(Records from a data collection)
--------------------------------

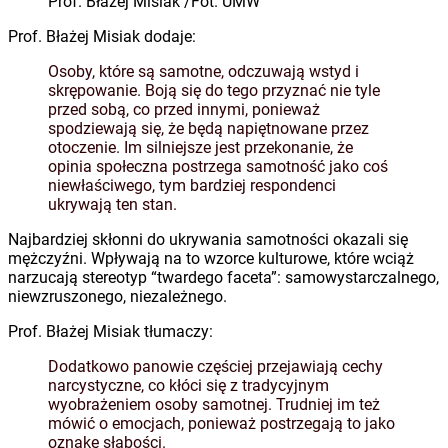
Prof. Błażej Misiak /Fot. UMW
Prof. Błażej Misiak dodaje:
Osoby, które są samotne, odczuwają wstyd i
skrępowanie. Boją się do tego przyznać nie tyle
przed sobą, co przed innymi, ponieważ
spodziewają się, że będą napiętnowane przez
otoczenie. Im silniejsze jest przekonanie, że
opinia społeczna postrzega samotność jako coś
niewłaściwego, tym bardziej respondenci
ukrywają ten stan.
Najbardziej skłonni do ukrywania samotności okazali się
mężczyźni. Wpływają na to wzorce kulturowe, które wciąż
narzucają stereotyp “twardego faceta”: samowystarczalnego,
niewzruszonego, niezależnego.
Prof. Błażej Misiak tłumaczy:
Dodatkowo panowie częściej przejawiają cechy
narcystyczne, co kłóci się z tradycyjnym
wyobrażeniem osoby samotnej. Trudniej im też
mówić o emocjach, ponieważ postrzegają to jako
oznakę słabości.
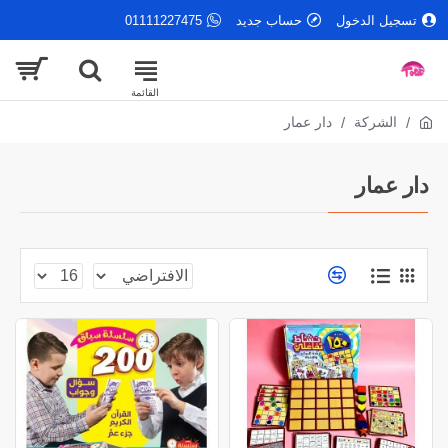
تسجيل الدخول
حساب جديد
01111227475
الشركة
دار عمار
دار عمار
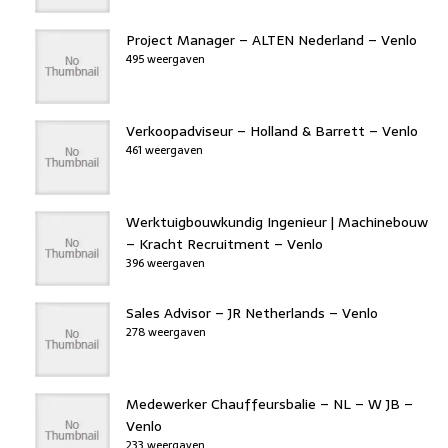
Project Manager – ALTEN Nederland – Venlo
495 weergaven
Verkoopadviseur – Holland & Barrett – Venlo
461 weergaven
Werktuigbouwkundig Ingenieur | Machinebouw
– Kracht Recruitment – Venlo
396 weergaven
Sales Advisor – JR Netherlands – Venlo
278 weergaven
Medewerker Chauffeursbalie – NL – W JB –
Venlo
233 weergaven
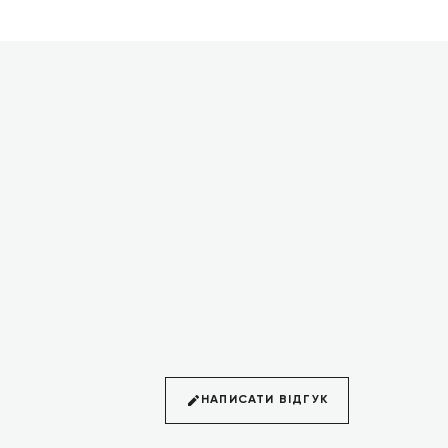
НАПИСАТИ ВІДГУК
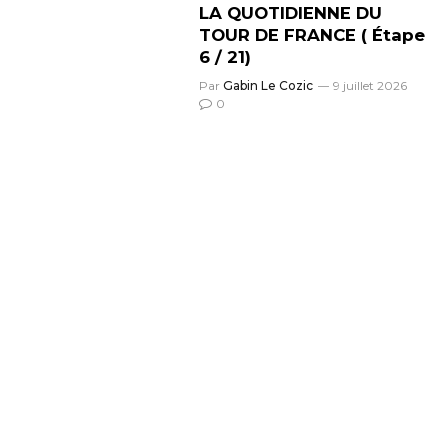
LA QUOTIDIENNE DU
TOUR DE FRANCE ( Étape
6 / 21)
Par
Gabin Le Cozic
9 juillet 2026
0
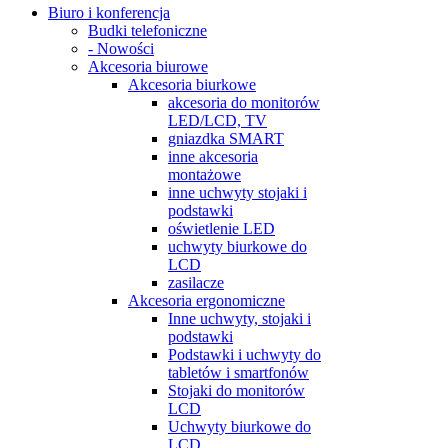
Biuro i konferencja
Budki telefoniczne
- Nowości
Akcesoria biurowe
Akcesoria biurkowe
akcesoria do monitorów
LED/LCD, TV
gniazdka SMART
inne akcesoria
montażowe
inne uchwyty stojaki i
podstawki
oświetlenie LED
uchwyty biurkowe do
LCD
zasilacze
Akcesoria ergonomiczne
Inne uchwyty, stojaki i
podstawki
Podstawki i uchwyty do
tabletów i smartfonów
Stojaki do monitorów
LCD
Uchwyty biurkowe do
LCD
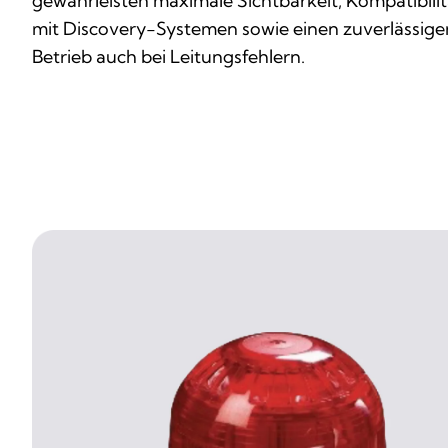
gewährleisten maximale Sichtbarkeit, Kompatibilit
mit Discovery-Systemen sowie einen zuverlässige
Betrieb auch bei Leitungsfehlern.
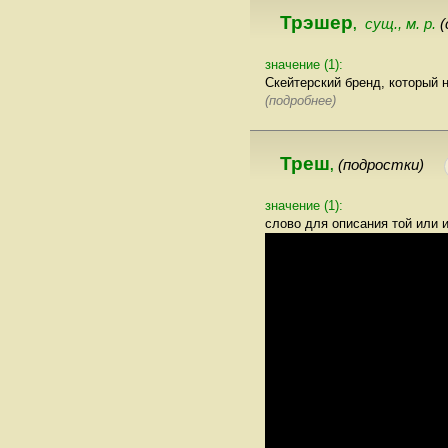
Трэшер
сущ., м. р.
,
значение (1):
Скейтерский бренд, который 
(подробнее)
Треш
(подростки)
,
значение (1):
слово для описания той или 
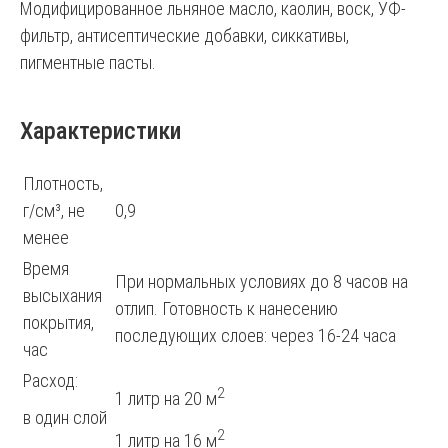
Модифицированное льняное масло, каолин, воск, УФ-
фильтр, антисептические добавки, сиккативы,
пигментные пасты.
Характеристики
Плотность,
г/см³, не
0,9
менее
Время
При нормальных условиях до 8 часов на
высыхания
отлип. Готовность к нанесению
покрытия,
последующих слоев: через 16-24 часа
час
Расход:
2
1 литр на 20 м
в один слой
2
1 литр на 16 м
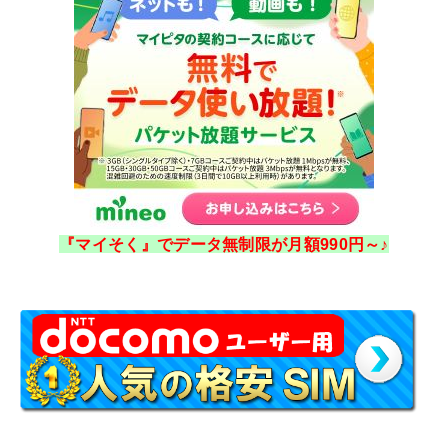
『マイそく』でデータ無制限が月額990円～♪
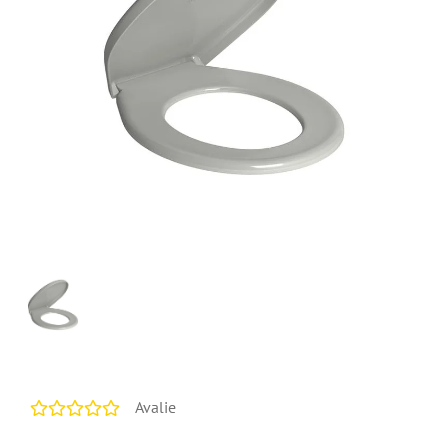
Avalie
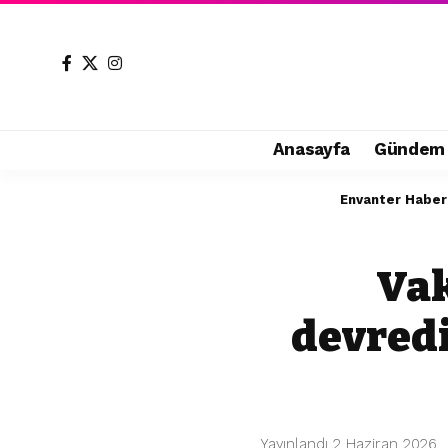
Anasayfa
Gündem
Envanter Haber
Vak
devredi
Yayınlandı 2 Haziran 2026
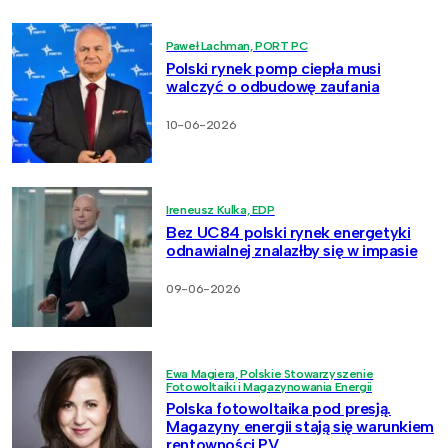
Paweł Lachman, PORT PC
Polski rynek pomp ciepła musi
walczyć o odbudowę zaufania
10-06-2026
Ireneusz Kulka, EDP
Bez UC84 polski rynek energetyki
odnawialnej znalazłby się w impasie
09-06-2026
Ewa Magiera, Polskie Stowarzyszenie
Fotowoltaiki i Magazynowania Energii
Polska fotowoltaika pod presją.
Magazyny energii stają się warunkiem
rentowności PV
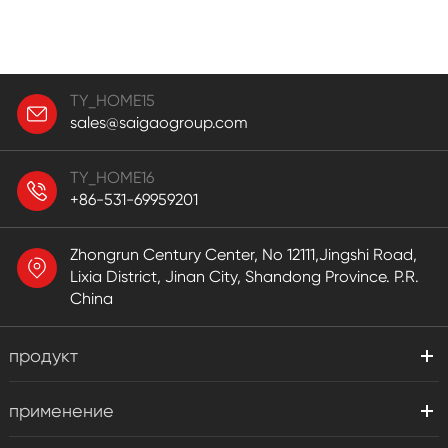
TY_HOME15
sales@saigaogroup.com
TY_HOME16
+86-531-69959201
Zhongrun Century Center, No 12111,Jingshi Road,
Lixia District, Jinan City, Shandong Province. P.R.
China
продукт
применение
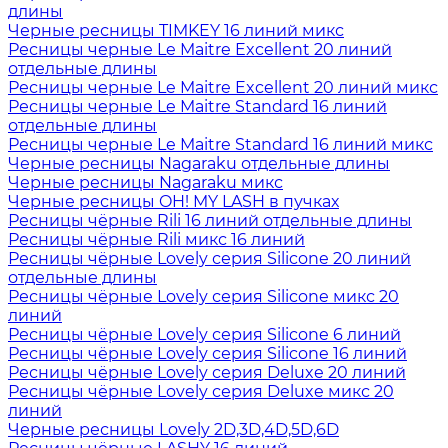
длины
Черные ресницы TIMKEY 16 линий микс
Ресницы черные Le Maitre Excellent 20 линий
отдельные длины
Ресницы черные Le Maitre Excellent 20 линий микс
Ресницы черные Le Maitre Standard 16 линий
отдельные длины
Ресницы черные Le Maitre Standard 16 линий микс
Черные ресницы Nagaraku отдельные длины
Черные ресницы Nagaraku микс
Черные ресницы OH! MY LASH в пучках
Ресницы чёрные Rili 16 линий отдельные длины
Ресницы чёрные Rili микс 16 линий
Ресницы чёрные Lovely серия Silicone 20 линий
отдельные длины
Ресницы чёрные Lovely серия Silicone микс 20
линий
Ресницы чёрные Lovely серия Silicone 6 линий
Ресницы чёрные Lovely серия Silicone 16 линий
Ресницы чёрные Lovely серия Deluxe 20 линий
Ресницы чёрные Lovely серия Deluxe микс 20
линий
Черные ресницы Lovely 2D,3D,4D,5D,6D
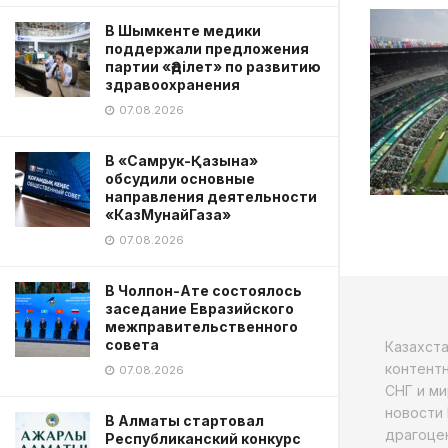
В Шымкенте медики
поддержали предложения
партии «Әділет» по развитию
здравоохранения
07.08.2026
В «Самрук-Қазына»
обсудили основные
направления деятельности
«КазМунайГаза»
07.08.2026
В Чолпон-Ате состоялось
заседание Евразийского
межправительственного
совета
Казахст
контентн
07.08.2026
СНГ и ми
новости 
В Алматы стартовал
драгоцен
Республиканский конкурс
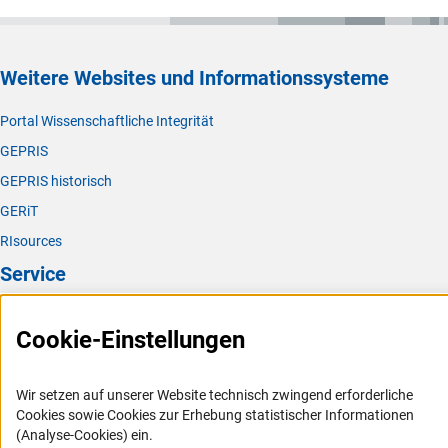
Weitere Websites und Informationssysteme
Portal Wissenschaftliche Integrität
GEPRIS
GEPRIS historisch
GERiT
RIsources
Service
Presse
Cookie-Einstellungen
FAQ
Karriere
Wir setzen auf unserer Website technisch zwingend erforderliche
Logo und Corporate Design
Cookies sowie Cookies zur Erhebung statistischer Informationen
(Analyse-Cookies) ein.
RSS-Feeds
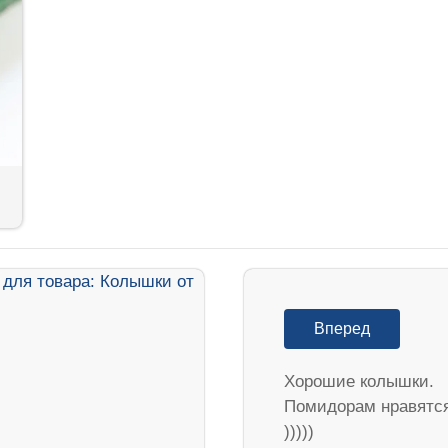
Вперед
Хорошие колышки.
Помидорам нравятс
)))))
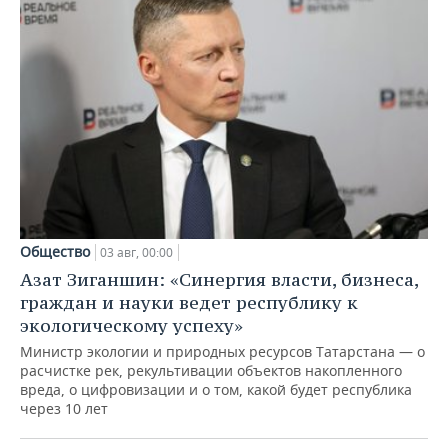
Общество
03 авг, 00:00
Азат Зиганшин: «Синергия власти, бизнеса,
граждан и науки ведет республику к
экологическому успеху»
Министр экологии и природных ресурсов Татарстана — о
расчистке рек, рекультивации объектов накопленного
вреда, о цифровизации и о том, какой будет республика
через 10 лет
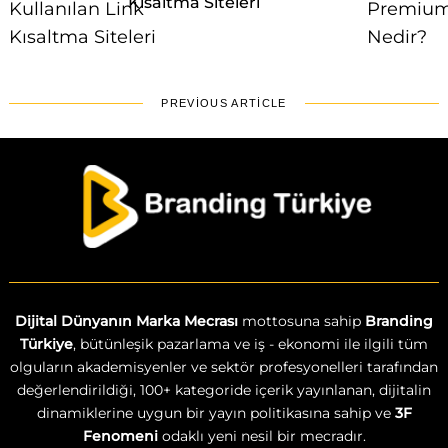
Kısaltma Siteleri
PREVIOUS ARTICLE
Dijital Dünyanın Marka Mecrası
mottosuna sahip
Branding
Türkiye
, bütünleşik pazarlama ve iş - ekonomi ile ilgili tüm
olguların akademisyenler ve sektör profesyonelleri tarafından
değerlendirildiği, 100+ kategoride içerik yayınlanan, dijitalin
dinamiklerine uygun bir yayın politikasına sahip ve
3F
Fenomeni
odaklı yeni nesil bir mecradır.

--------------------------------

* _What you should do_
Check each line of the records above for "ponieważ", and copy those that have it.

* _Answer space_
przed sobą, co przed innymi, ponieważ
mówić o emocjach, ponieważ postrzegają to jako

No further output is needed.